**PROBLEM TO SOLVE**
Print, character for character, the lines of the records from the line with "thai food with delivery" up to and including the line with "傷がある場合もございます。中古ボード特有のものでござ". Omit the pictures from your answer.

**RECORDS FOR THE TASK**
=== Section Start ===

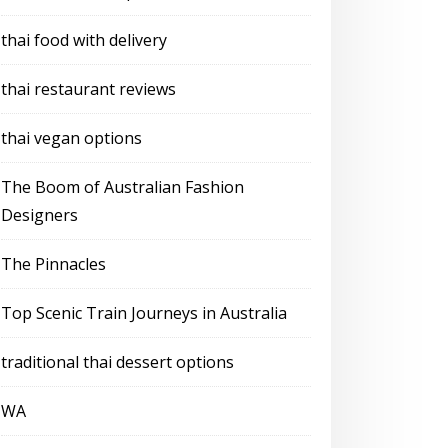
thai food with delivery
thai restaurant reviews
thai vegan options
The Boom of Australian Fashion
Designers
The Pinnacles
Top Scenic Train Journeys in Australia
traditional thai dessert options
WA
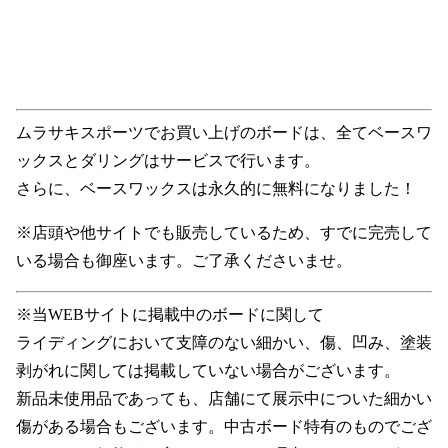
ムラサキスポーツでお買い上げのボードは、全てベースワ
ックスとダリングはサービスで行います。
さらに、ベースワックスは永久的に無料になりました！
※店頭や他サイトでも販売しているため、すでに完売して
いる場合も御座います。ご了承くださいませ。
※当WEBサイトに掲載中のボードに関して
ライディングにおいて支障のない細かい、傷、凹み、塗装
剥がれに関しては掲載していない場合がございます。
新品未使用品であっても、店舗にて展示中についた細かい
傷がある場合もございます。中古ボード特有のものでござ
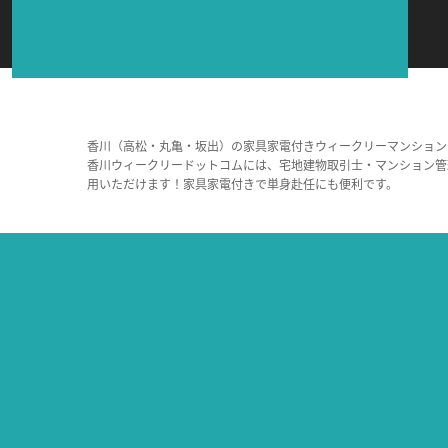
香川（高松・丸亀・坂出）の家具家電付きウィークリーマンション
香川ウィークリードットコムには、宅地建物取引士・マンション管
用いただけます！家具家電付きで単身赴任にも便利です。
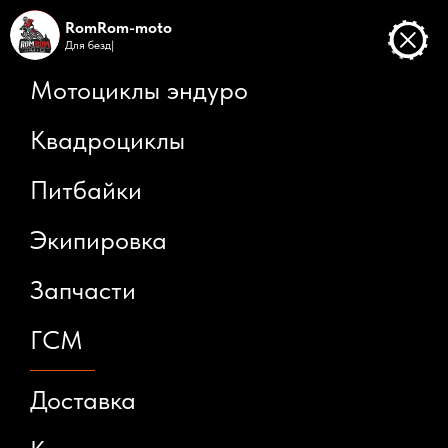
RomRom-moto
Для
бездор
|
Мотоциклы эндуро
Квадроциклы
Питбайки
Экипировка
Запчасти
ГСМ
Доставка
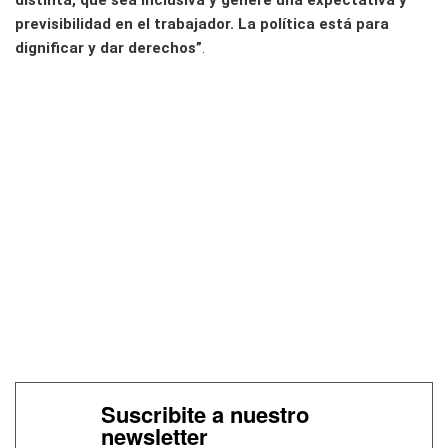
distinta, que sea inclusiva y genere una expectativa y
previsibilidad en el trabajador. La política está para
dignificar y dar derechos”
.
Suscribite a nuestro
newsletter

=== Section End ===
=== Section Start ===

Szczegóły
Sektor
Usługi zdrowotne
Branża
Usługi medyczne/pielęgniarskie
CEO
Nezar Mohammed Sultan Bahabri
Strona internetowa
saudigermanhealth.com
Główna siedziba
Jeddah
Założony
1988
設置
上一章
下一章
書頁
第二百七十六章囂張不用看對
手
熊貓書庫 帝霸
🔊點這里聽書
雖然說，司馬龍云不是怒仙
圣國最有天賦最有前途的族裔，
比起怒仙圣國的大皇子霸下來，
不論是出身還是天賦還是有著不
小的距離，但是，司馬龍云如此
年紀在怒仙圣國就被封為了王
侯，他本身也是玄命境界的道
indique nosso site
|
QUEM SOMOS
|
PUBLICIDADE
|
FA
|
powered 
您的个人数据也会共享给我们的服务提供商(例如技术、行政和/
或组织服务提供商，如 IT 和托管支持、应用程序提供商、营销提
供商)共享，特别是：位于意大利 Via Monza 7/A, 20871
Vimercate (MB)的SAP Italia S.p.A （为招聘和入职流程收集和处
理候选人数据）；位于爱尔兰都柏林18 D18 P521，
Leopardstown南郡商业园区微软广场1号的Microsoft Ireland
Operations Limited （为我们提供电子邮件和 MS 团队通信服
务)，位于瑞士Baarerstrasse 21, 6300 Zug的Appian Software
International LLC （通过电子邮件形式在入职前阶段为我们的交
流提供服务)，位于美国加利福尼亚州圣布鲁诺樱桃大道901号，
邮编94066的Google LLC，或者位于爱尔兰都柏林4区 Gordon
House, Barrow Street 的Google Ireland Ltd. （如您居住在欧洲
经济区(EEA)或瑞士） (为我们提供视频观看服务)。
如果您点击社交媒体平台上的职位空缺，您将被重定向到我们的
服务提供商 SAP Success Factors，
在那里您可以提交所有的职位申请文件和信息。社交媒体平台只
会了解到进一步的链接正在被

=== Section End ===

**OUTPUT BELOW**
thai food with delivery
thai restaurant reviews
thai vegan options
The Boom of Australian Fashion
Designers
The Pinnacles
Top Scenic Train Journeys in Australia
traditional thai dessert options
WA
ムラサキスポーツでお買い上げのボードは、全てベースワ
ックスとダリングはサービスで行います。
さらに、ベースワックスは永久的に無料になりました！
※店頭や他サイトでも販売しているため、すでに完売して
いる場合も御座います。ご了承くださいませ。
※当WEBサイトに掲載中のボードに関して
ライディングにおいて支障のない細かい、傷、凹み、塗装
剥がれに関しては掲載していない場合がございます。
新品未使用品であっても、店舗にて展示中についた細かい
傷がある場合もございます。中古ボード特有のものでござ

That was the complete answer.